From the album Gemini Rights
This is a breakup song where the narrator can't actually decide what they want. The fairy tale framing in the intro makes it clear this started as something perfect, but by the end, the speaker is screaming that they wish they'd never met this person , which is just another way of saying they can't let go. The wish for erasure is so extreme it proves the opposite: this person still owns all the space in their head.
I can't help but see your face / The look in your eye lets me know I'm mesmerized
He admits he's mesmerized in the same breath as wishing he'd never met them. The contradiction is right there on the surface , being mesmerized is not something you undo by wishing it away. The present tense 'lets me know' means the spell hasn't broken.
Can you come back? / You left me a mess since the day we kissed and said / 'Goodbye, just for now, you'll be back next Saturday'
The song never explains why Saturday didn't happen or what stopped the return. That missing information is the point , the speaker is stuck in the gap between 'just for now' and the present, replaying a promise that quietly expired without explanation.

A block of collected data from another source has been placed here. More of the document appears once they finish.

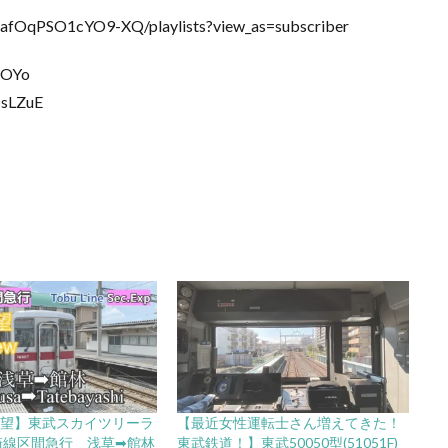
afOqPSO1cYO9-XQ/playlists?view_as=subscriber
tOYo
sLZuE
展望】東武スカイツリーラ
【最近女性運転士さん増えてきた！
崎線区間急行 浅草➡︎館林
東武鉄道！】東武50050型(51051F)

I wish I never met you no more / I wish I never met you no more
The repetition here works like a mantra that doesn't take. Saying it five times in a row doesn't make it true , it makes it sound like he's trying to convince himself and failing. The more he says it, the less believable it gets.
The title names someone the speaker can't bring himself to say aloud in the lyrics. Amber exists as a ghost , in his head, in his mind , but never directly addressed. What sticks is the feeling of being trapped between wanting someone back and wanting to undo ever knowing them, which might be the same feeling.